そして最終的に珈琲4種類、紅茶4種類、中国茶4種類の特性、普通の珈琲、紅茶、ウーロン茶も決定した。試験的に販売をしてみるとランチの時、かなり好評だった。中には、珈琲豆、お茶の葉を売ってほしいと言うリクエストまでも出た位。そこで、料理だけをAセット、料理にお茶を付けたランチ、ディナーセットBセットにして料金を300円を加え出すと、かなりの量が売れた。

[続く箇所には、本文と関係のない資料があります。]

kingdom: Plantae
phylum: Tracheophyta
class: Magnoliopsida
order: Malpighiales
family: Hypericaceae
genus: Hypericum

そこで、食事が途切れる、昼、夜の中心時間帯以外は、お茶だけでも提供した。各ブランドの特別珈琲、紅茶、ウーロン茶とお菓子のセットも提供し始めた所、それ目当てのお客さんが増えてきて、売り上げ貢献し利益率も上がった。特別珈琲、紅茶、ウーロン茶とお菓子も予約販売と言う形で提供し始めた。そうしてるうちに1973年を迎えた。
しかし、この当時は、石油ショック、異常な物価高騰の狂乱物価が起きて、高度成長は、終わりを告げた。その後、景気が落ち込んで今まの高級店から先に影響を受け始めた。高級店から少し安い店に来るお客さんが増えて、むしろ里見の店は、割安優良店として高級店からのお客さんが入るようになった。そのため客が増えて営業時間を増やして対応していった。
しかし、さすがに、1974年には、戦後初めて経済成長率がマイナスに転落すると伸びが鈍化。そのうちに、お客さんの減少に耐えられなくなった店から店舗閉鎖し里見の高級店の減少が食い止められた。里見賢一は、この不景気を乗り越えれば、きっと先は明るくなると、店の若者に言い聞かせて、喫茶部門の強化と宅配事業を開始し、中高年からの注文が増えた。
その後、利益率は、小さいが、ランチセット、ディナーセットを格安の値段で出す作戦に転じた。客単価を下げても売り上げを上げる戦術を取りチキン、豚挽き肉、豚バラ肉、輸入牛肉を格安で手に入れた。さらに牛バラ肉もミンチマシンを買い込んで自分の店でひき肉を作った。その涙ぐましい努力で利益を積み上げていき耐え忍んでいった。